Over the course of the late 18th to mid-20th centuries a series of service medals were created, designed to be awarded to those military personnel involved in campaigns in and around India. The ‘India Medal’ replaced the India General Service Medal in 1896 and covered those involved in seven campaigns, mostly on the North-West Frontier, from 1895-1902. The ‘Punjab Frontier 1897-98’ clasp was awarded to soldiers and other personnel who were involved in keeping peace in the region amid a series of other large campaigns against local insurgent forces, such as the Tirah campaign of 1897-98.
As well as being awarded to soldiers and officers, army and camp followers who were involved in the campaigns were eligible to receive the India medal and the relevant clasps. Followers would receive a medal and clasp in bronze, whilst soldiers would receive one in silver.

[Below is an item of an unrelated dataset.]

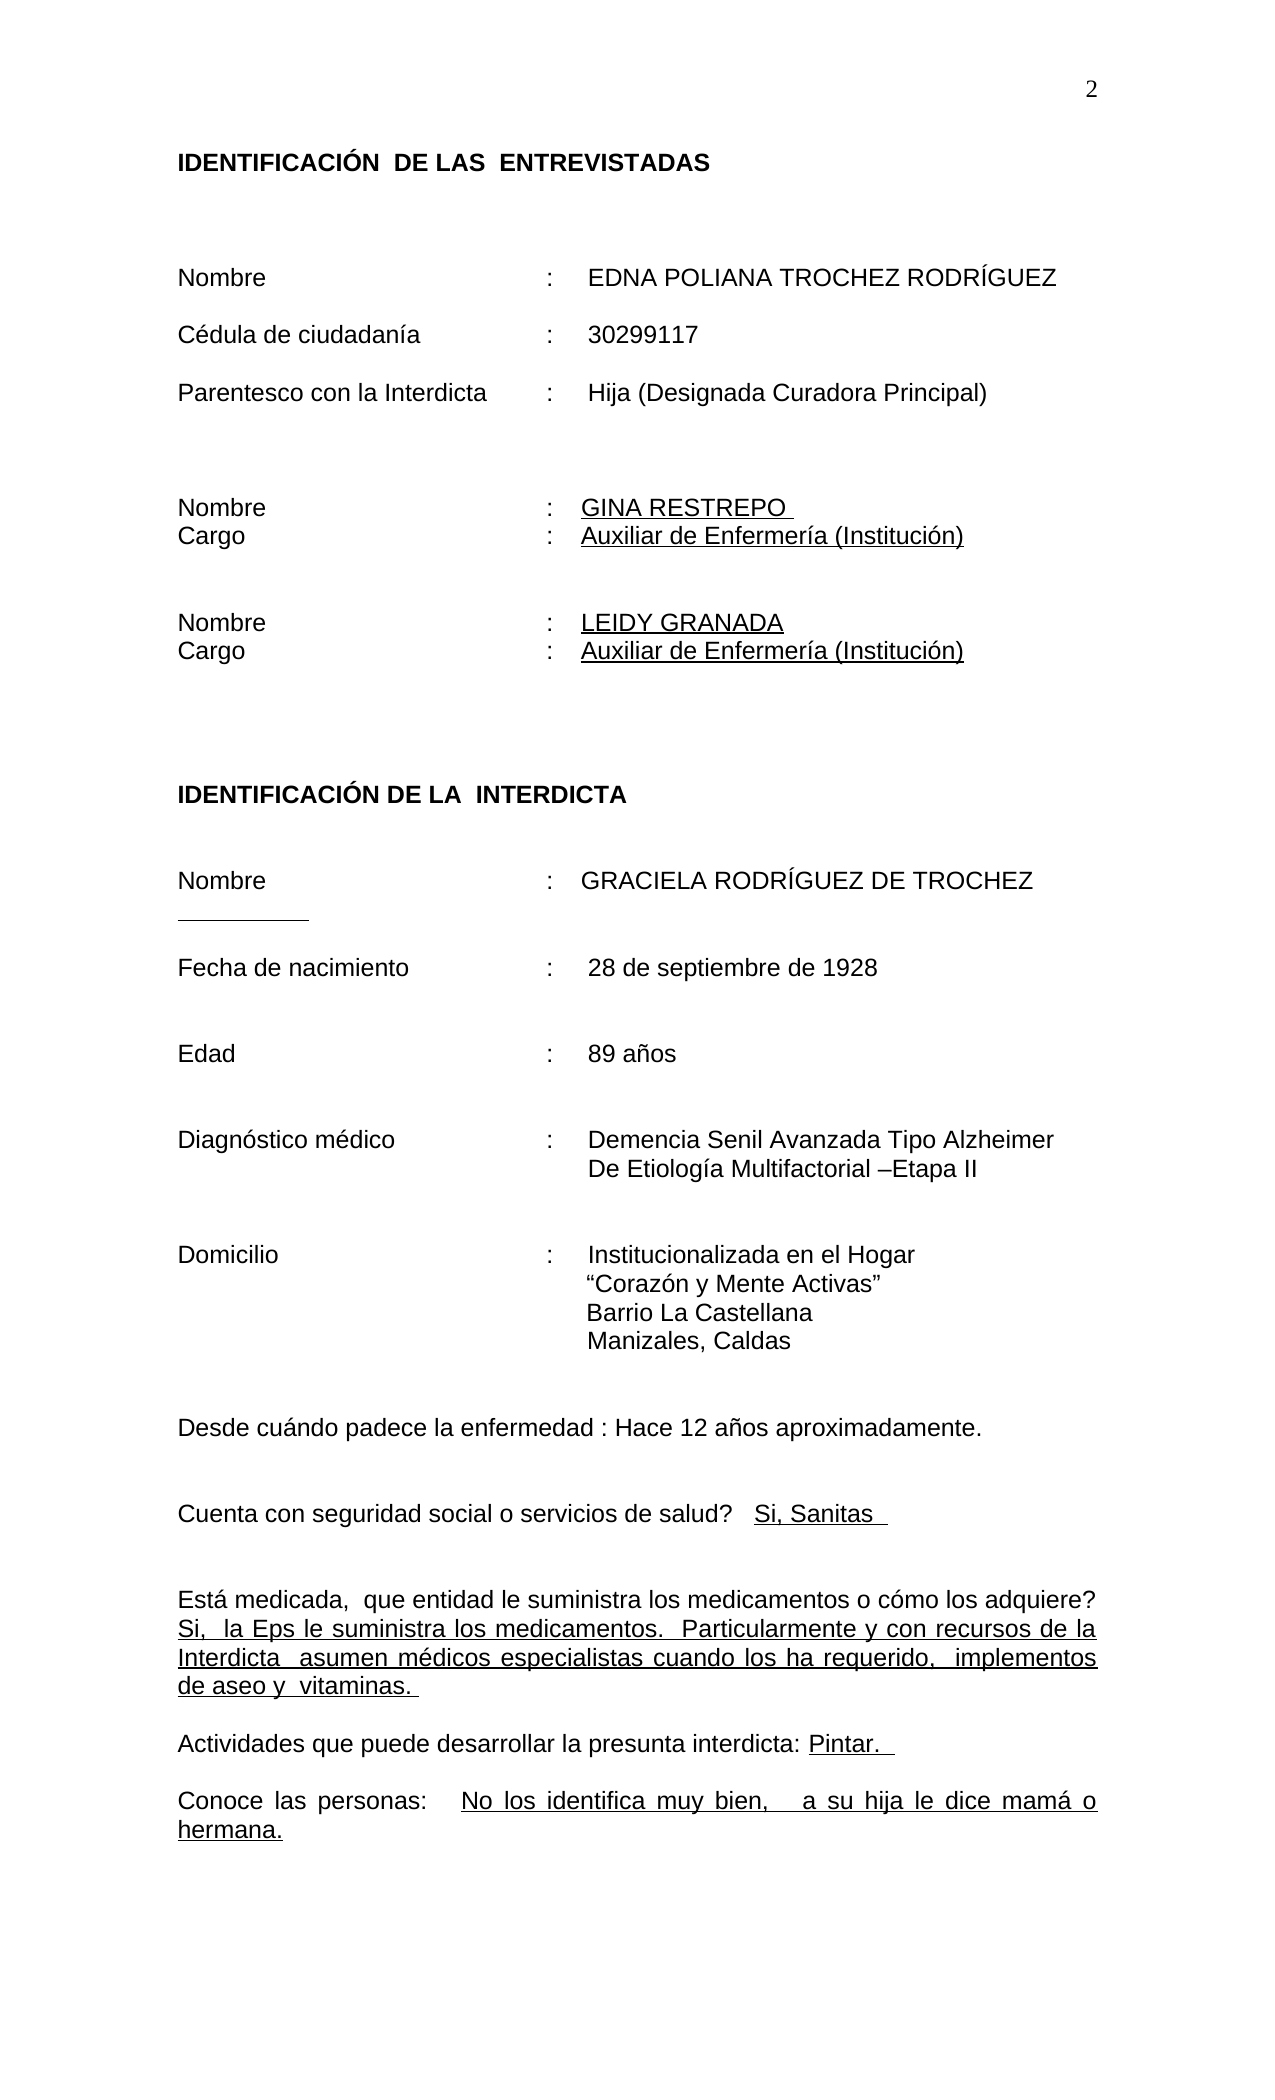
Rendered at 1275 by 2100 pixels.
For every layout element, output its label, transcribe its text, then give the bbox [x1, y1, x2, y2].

Camp followers, though often forgotten today with the rise of armies which manage their own logistics and support, were an integral part of many armies before the later 20th century. A follower would usually perform a specific role, which could (in the Indian Army) vary from ‘Bhistie’ (a washerman or laundryman) to a ‘Dhobie’ (a water-bearer), to a ‘Doolybearer’ (a stretcher-bearer or chair-carrier) or even a ‘Sweeper’ (one who cleaned out the latrines of the regiment and its units). Whilst not expected to fight, and not being soldiers, many followers performed acts of bravery and were often exposed to the dangers of military life that their colleagues were. This was recognised in their eligibility for service and campaign medals.
Examples of follower’s medals are relatively uncommon, as many were often sold rather than preserved.